The shape and size of ∆V are unimportant: the volume of ∆V should be large compared with an atom, but small compared with the distance over which $$\vec P$$ varies in space. In a real material the atoms are not generally fixed in position. In a solid they jiggle about more or less fixed sites. In liquids and gasses they may, in addition, take part in mass flow as matter flows from one place to another. This atomic motion considerably complicates the calculation of the electric dipole density because the effective electric dipole on an atom or molecule that is moving with respect to the observer includes a small contribution due to any magnetic dipole moment that might be carried by that atom or molecule. However these correction terms are very small and may be neglected in the limit $$\frac{\mathrm{v}}{\mathrm{c}} \ll 1$$.

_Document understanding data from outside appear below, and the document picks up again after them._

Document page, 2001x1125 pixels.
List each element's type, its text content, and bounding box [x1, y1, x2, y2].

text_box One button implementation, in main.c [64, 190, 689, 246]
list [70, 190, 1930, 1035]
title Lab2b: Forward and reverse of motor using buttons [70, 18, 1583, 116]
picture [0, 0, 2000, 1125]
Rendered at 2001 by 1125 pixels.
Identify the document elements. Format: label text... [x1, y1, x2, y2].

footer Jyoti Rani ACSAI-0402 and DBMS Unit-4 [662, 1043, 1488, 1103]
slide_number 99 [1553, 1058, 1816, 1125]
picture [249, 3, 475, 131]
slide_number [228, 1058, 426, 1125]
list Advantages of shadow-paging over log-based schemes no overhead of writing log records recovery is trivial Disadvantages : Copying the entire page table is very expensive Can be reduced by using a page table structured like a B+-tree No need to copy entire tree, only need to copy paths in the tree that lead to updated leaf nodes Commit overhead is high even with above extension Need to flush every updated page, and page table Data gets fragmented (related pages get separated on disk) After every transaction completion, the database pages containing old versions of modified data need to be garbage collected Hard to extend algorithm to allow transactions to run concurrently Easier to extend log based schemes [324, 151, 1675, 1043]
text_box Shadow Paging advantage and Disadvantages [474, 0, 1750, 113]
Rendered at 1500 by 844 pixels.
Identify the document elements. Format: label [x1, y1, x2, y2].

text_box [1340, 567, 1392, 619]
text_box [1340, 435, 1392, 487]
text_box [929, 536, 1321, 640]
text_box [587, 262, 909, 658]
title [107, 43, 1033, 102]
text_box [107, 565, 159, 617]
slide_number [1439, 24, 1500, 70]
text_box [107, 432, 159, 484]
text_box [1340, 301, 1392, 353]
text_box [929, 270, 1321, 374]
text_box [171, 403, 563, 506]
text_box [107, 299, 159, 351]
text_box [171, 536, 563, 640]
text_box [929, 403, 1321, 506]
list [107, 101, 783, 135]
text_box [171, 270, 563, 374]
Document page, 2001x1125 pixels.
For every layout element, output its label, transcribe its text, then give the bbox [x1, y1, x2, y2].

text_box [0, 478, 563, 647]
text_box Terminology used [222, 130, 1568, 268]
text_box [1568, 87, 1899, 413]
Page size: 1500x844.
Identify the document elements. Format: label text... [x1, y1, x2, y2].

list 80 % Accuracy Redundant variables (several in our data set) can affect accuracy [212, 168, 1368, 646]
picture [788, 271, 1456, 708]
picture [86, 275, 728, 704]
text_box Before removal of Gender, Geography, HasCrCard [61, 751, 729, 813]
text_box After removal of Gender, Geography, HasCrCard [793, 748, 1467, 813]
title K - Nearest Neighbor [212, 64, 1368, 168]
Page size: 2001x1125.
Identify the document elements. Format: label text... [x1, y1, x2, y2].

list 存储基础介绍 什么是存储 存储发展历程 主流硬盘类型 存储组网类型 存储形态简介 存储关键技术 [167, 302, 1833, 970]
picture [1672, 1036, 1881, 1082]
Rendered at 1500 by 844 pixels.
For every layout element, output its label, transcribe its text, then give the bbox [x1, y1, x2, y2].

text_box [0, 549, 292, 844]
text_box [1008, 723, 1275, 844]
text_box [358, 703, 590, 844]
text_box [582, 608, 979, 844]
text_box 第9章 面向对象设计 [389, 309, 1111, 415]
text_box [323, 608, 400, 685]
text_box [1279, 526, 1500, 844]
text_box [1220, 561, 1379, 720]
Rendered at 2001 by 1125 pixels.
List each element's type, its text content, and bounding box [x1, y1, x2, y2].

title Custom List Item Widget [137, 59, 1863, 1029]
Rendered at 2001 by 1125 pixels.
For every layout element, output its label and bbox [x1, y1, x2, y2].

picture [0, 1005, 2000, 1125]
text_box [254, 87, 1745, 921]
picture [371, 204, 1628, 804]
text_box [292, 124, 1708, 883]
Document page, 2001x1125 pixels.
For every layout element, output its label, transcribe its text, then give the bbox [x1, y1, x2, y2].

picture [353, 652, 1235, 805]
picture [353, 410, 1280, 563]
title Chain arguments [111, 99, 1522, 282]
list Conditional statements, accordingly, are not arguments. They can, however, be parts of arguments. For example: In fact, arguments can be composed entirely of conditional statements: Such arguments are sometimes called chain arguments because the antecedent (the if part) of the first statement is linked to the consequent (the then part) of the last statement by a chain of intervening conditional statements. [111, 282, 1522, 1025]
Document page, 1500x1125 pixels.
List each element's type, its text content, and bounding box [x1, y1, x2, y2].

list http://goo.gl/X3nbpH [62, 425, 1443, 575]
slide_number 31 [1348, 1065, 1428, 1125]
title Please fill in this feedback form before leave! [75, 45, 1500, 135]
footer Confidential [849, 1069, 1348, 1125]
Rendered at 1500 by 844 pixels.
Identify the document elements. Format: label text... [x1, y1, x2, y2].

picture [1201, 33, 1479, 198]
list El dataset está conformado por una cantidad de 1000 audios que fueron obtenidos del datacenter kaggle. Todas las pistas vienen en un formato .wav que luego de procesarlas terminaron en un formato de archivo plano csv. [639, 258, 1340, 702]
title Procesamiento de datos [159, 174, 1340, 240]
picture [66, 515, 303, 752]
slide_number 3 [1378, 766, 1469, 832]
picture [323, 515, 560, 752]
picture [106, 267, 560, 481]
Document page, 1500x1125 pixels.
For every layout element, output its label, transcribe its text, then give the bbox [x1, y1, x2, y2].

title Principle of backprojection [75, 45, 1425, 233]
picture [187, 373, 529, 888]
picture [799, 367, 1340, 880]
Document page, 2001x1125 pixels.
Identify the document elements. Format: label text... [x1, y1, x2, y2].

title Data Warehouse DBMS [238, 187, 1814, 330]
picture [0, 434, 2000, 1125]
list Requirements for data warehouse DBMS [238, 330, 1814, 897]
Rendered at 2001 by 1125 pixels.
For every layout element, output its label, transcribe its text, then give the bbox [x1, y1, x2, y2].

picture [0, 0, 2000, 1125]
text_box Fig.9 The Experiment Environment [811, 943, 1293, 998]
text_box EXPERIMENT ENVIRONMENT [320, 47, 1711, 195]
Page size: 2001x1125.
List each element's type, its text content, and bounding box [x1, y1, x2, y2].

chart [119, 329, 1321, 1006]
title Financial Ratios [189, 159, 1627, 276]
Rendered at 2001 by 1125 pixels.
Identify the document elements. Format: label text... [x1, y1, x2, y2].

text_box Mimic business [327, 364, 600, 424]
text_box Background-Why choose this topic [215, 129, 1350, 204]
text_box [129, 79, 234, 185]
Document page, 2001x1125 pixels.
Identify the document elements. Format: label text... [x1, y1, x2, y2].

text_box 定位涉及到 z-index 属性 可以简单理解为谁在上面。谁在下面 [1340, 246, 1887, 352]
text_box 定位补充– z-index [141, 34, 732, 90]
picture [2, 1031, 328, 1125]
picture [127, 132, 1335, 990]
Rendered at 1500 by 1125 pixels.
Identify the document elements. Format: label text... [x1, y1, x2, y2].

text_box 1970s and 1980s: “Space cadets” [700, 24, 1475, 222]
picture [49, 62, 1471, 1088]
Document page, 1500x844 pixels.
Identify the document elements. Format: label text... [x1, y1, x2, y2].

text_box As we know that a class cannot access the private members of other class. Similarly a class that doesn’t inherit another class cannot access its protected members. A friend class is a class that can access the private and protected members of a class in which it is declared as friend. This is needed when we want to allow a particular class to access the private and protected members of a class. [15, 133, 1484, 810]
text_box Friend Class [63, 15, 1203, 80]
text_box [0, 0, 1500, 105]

### The Definition of the Magnetic Dipole Density, $$\vec M$$.

This vector quantity is defined in a manner that is similar to the definition of the electric dipole moment per unit volume:

$\vec{\mathrm{M}}(\vec{\mathrm{r}}, t)=\frac{\left\langle\sum_{i} \vec{\mathrm{m}}_{i}\right\rangle}{\Delta V} \quad \text { Amps / meter. } \label{1.30}$

$$\left\langle\sum_{i} \vec{\mathrm{m}}_{i}\right\rangle$$ is a suitable time average over the atomic magnetic moments contained in a small volume element, ∆V , at time t and centered at the position specified by $$\vec r$$. It is assumed that the atoms are stationary. If they are not, the magnetization density contains contributions which are proportional the velocities of the various atomic electric dipole moments; these velocities are measured with respect to the observer. We shall not be concerned with this correction which is very small if $$\frac{\mathrm{v}}{\mathrm{c}} \ll 1$$. As above, the volume element ∆V is supposed to be large compared with an atomic dimension but small compared with the length scale over which $$\vec M$$ varies in space.